Looking like she just crawled out of a garbage disposal or fucked the Swamp Thing on a compost pile, the Barbadian alien strikes a “scratching at my athlete’s foot” pose on November’s cover of Esquire. Esquire’s offices must be located in a world where the Duchess of Alba and the First Lady of Camerooooon don’t exist, because they named RiRi their sexiest woman alive. But I have a feeling RiRi won that title by default, because she’s the only one who raised her hand when Esquire asked who wanted to be photographed looking like the Jolly Green Giant farted her out.
In the issue, RiRi says that even though she does dozens of dry Kama Sutra positions on stage every night, she isn’t just a horny goat who will crotch hump the air if a body or an inmate object is not available. RiRi claims that she only does first degree ho shit if the song calls for it (examples of her songs that call for it: ALL OF THEM). RiRi then got into some Chris Brown talk and only had nice things to say about his stupid ass:
“It’s incredible to see how he pulled out of it the way he did. Even when the world seemed like it was against him, you know? I really like the music he’s putting out. I’m a fan of his stuff. I’ve always been a fan. Obviously, I had some resentment toward him for a while, for obvious reasons. But I’ve put that behind me. It was taking up too much of my time. It was too much anger. I’m really excited to see the breakthrough he’s had in his career. I would never wish anything horrible for him. Never. I never have.”

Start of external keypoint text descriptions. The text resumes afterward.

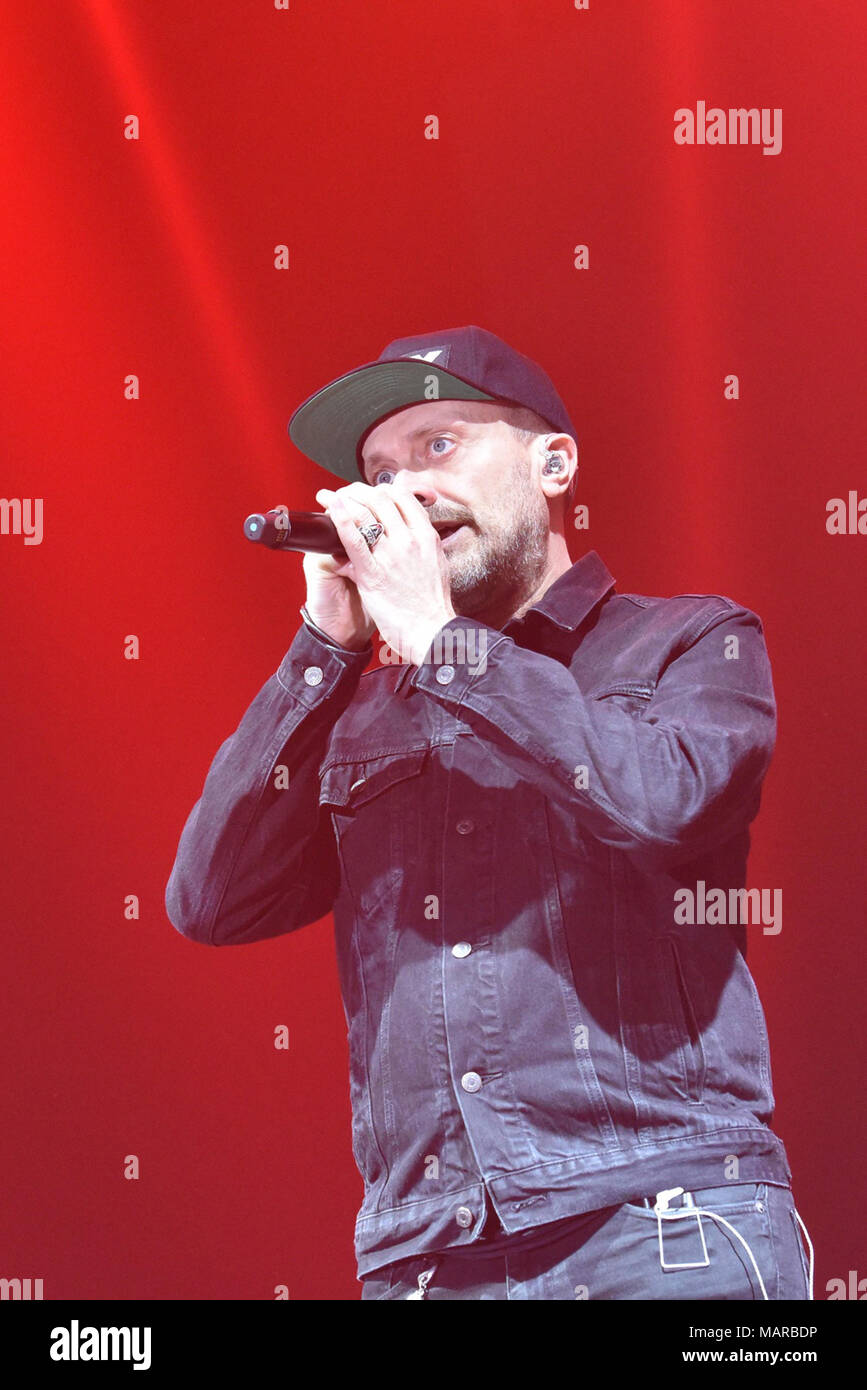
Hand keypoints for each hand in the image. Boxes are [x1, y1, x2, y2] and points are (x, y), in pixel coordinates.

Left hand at [314, 482, 455, 665]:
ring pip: (366, 513)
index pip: (403, 497)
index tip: (369, 492)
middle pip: (381, 499)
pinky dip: (341, 520)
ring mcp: (392, 556)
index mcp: (426, 537)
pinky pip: (354, 540)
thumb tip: (410, 531)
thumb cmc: (431, 604)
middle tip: (344, 493)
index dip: (382, 489)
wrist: (430, 631)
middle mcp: (410, 541)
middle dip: (358, 491)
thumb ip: (422, 544)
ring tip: (329, 498)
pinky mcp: (373, 574)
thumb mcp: (437, 564)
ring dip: (344, 500)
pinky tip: (331, 509)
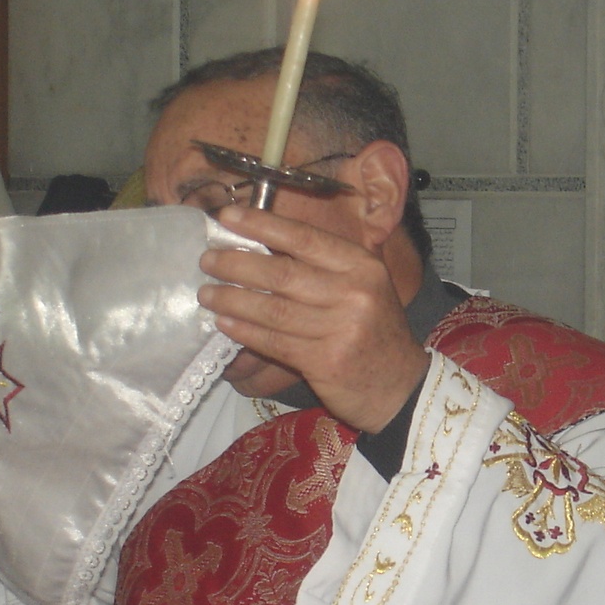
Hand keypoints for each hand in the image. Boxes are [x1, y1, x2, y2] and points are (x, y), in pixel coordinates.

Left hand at [198, 204, 426, 431]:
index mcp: (362, 265)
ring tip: (206, 293)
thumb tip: (261, 244)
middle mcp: (354, 293)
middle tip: (207, 260)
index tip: (227, 217)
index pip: (304, 237)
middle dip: (236, 264)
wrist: (398, 386)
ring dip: (232, 299)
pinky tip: (224, 323)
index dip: (262, 225)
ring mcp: (340, 329)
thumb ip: (323, 265)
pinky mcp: (325, 361)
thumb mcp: (364, 286)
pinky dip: (244, 331)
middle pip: (282, 273)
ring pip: (273, 309)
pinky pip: (274, 341)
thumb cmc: (373, 330)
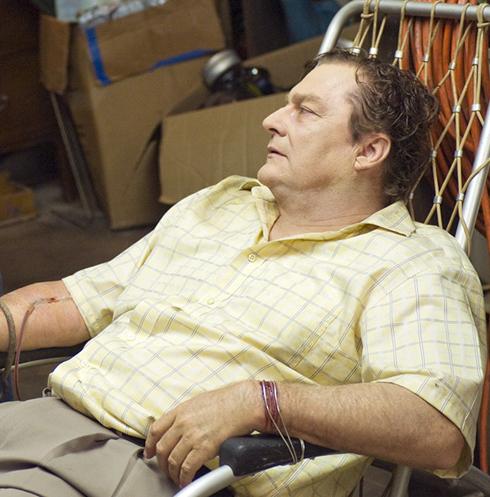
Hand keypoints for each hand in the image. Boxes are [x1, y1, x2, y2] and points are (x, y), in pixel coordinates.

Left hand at [144, 380, 263, 486]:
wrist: (242, 403)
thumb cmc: (227, 401)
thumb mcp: (199, 401)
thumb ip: (187, 414)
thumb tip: (182, 425)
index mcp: (181, 410)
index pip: (156, 429)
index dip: (150, 444)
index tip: (150, 453)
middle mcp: (183, 423)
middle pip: (162, 448)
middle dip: (162, 463)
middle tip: (166, 469)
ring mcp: (192, 436)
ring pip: (173, 460)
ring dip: (173, 473)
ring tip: (177, 477)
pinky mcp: (204, 448)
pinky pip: (187, 468)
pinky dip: (184, 477)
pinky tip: (186, 479)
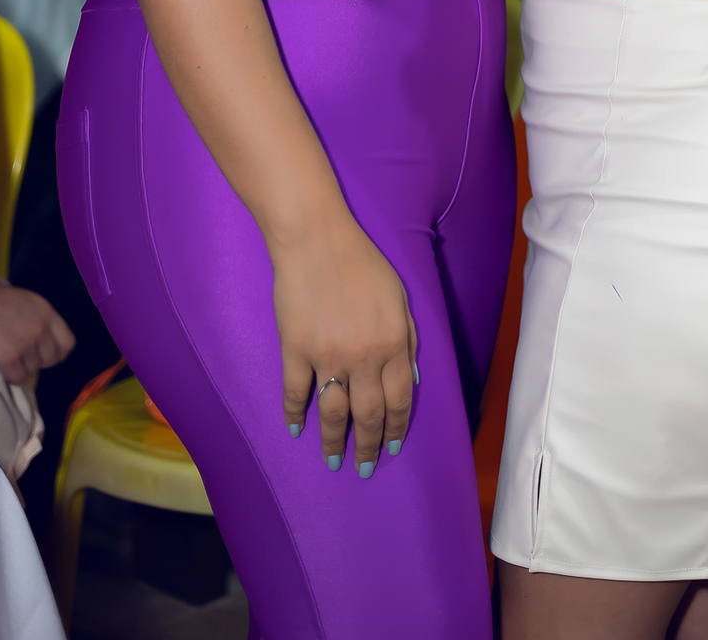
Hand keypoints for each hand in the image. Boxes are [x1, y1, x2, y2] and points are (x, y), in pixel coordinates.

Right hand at [0, 279, 75, 383]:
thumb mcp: (24, 302)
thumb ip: (40, 319)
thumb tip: (49, 345)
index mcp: (46, 311)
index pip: (67, 344)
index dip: (55, 352)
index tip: (41, 353)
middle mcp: (41, 327)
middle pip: (50, 360)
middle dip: (36, 360)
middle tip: (18, 353)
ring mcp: (26, 343)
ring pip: (32, 370)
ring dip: (20, 367)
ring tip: (4, 353)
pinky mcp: (10, 358)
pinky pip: (18, 378)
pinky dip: (8, 375)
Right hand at [274, 217, 415, 477]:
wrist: (316, 240)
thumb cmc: (362, 263)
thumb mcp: (399, 296)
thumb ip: (408, 338)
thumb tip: (412, 380)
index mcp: (393, 343)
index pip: (400, 399)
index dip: (396, 427)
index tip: (391, 446)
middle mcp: (363, 357)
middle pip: (368, 415)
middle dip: (367, 446)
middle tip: (363, 467)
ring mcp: (327, 356)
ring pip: (333, 413)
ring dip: (333, 441)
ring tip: (333, 460)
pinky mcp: (295, 350)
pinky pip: (296, 393)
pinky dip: (295, 415)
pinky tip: (297, 430)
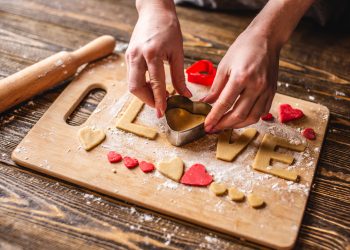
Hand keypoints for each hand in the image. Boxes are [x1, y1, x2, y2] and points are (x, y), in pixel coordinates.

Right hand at [126, 0, 191, 117]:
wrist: (154, 10)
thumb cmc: (168, 28)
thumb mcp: (178, 52)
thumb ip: (180, 76)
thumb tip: (185, 95)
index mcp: (151, 53)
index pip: (155, 83)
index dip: (159, 100)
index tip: (163, 112)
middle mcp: (137, 56)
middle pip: (135, 88)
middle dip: (147, 100)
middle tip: (160, 106)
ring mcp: (129, 56)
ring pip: (131, 84)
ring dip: (144, 94)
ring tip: (159, 96)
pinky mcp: (128, 56)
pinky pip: (131, 77)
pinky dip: (141, 85)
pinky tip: (152, 86)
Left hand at [202, 29, 279, 131]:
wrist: (266, 39)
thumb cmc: (243, 48)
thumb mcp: (224, 65)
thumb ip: (215, 87)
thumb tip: (206, 102)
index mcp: (241, 77)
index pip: (224, 104)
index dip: (214, 117)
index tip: (206, 125)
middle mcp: (256, 86)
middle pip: (239, 115)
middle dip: (224, 125)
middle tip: (213, 129)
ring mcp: (266, 90)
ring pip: (252, 117)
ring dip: (237, 125)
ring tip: (225, 126)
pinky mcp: (272, 92)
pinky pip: (262, 112)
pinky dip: (250, 118)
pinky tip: (240, 118)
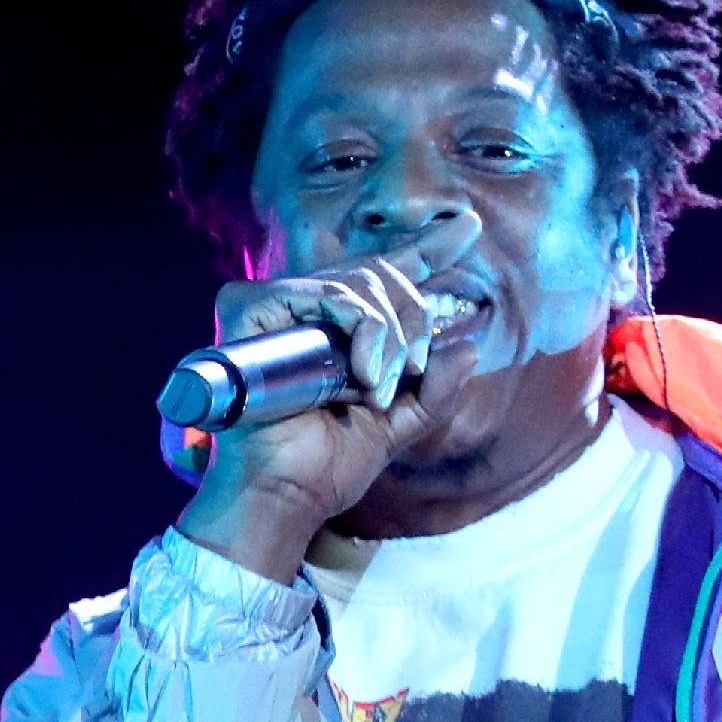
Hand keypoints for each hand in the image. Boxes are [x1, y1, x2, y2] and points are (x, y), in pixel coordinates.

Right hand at [177, 215, 483, 577]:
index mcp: (338, 332)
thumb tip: (468, 347)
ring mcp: (277, 305)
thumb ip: (435, 390)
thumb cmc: (326, 469)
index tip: (469, 225)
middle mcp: (306, 311)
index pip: (385, 274)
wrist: (286, 495)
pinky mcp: (252, 307)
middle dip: (411, 322)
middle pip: (381, 274)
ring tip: (376, 387)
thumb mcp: (399, 427)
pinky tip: (359, 372)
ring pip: (360, 282)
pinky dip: (358, 327)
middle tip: (408, 373)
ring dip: (387, 336)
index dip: (428, 248)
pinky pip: (327, 292)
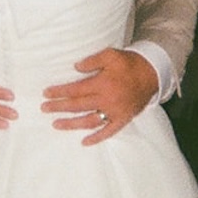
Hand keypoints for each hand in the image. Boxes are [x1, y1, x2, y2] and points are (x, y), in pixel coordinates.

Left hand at [41, 47, 157, 144]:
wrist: (152, 74)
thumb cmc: (129, 63)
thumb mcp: (111, 55)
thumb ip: (92, 61)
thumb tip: (76, 67)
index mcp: (103, 84)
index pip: (76, 90)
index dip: (60, 92)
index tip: (46, 93)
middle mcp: (107, 100)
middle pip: (78, 106)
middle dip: (59, 107)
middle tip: (44, 108)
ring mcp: (115, 112)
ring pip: (90, 121)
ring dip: (72, 124)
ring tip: (56, 125)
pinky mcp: (123, 119)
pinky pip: (109, 132)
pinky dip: (97, 138)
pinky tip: (84, 142)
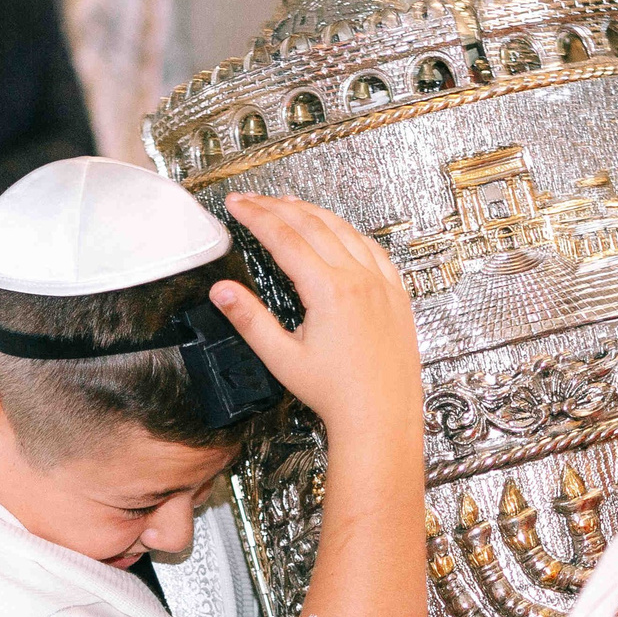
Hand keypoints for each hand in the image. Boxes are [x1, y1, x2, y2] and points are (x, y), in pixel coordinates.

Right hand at [212, 195, 420, 431]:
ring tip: (289, 204)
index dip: (255, 215)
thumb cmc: (336, 394)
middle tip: (253, 199)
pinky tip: (340, 231)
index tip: (236, 203)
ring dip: (313, 212)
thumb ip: (249, 319)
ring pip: (344, 230)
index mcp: (329, 290)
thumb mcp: (282, 358)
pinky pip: (373, 249)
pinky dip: (350, 232)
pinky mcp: (396, 295)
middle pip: (312, 225)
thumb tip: (221, 291)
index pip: (284, 237)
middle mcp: (359, 279)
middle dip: (277, 207)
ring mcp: (382, 284)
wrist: (382, 416)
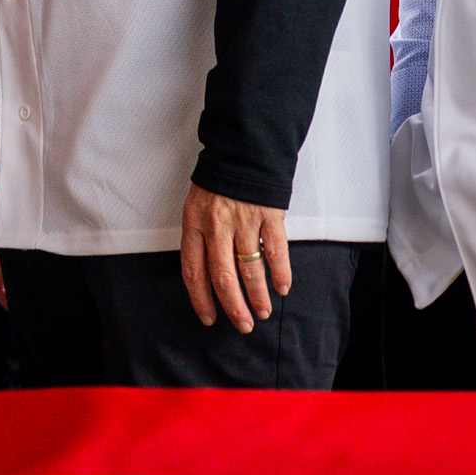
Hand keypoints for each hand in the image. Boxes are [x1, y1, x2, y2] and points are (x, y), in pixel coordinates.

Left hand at [181, 186, 290, 333]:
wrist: (242, 149)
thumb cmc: (219, 180)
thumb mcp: (197, 204)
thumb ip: (201, 236)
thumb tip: (206, 273)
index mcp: (195, 223)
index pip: (193, 270)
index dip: (200, 298)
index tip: (208, 317)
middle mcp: (217, 225)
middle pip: (223, 276)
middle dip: (233, 306)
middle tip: (242, 324)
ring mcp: (244, 221)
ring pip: (249, 268)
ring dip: (257, 294)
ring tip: (262, 311)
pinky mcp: (268, 215)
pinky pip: (274, 250)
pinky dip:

RiRi, you nasty bitch. “….to see how he pulled out of it the way he did”? RiRi knew exactly what kind of images the Etch-A-Sketch in our brains would draw while reading that line. Chris Brown’s dick is about as long as RiRi’s thirtyhead, so it’ll take an hour or fifty for him to pull out of anything. You can have breakfast, lunch, dinner and three sensible snacks on his shaft as he pulls out. You can recreate the glove on the bottle scene from the Laverne & Shirley opening on his shaft as he slowly pulls out of an ass. RiRi just had to do that to me.
I don’t agree with RiRi, though. Even if you took away the fact that he beat her down, Chris Brown is still a douche bottle full of dick-shaped shits. Chris is just a gigantic anus with a big dick. Great. Now I have the image of a gigantic anus slowly pulling its dick out of another anus. I hate you, RiRi.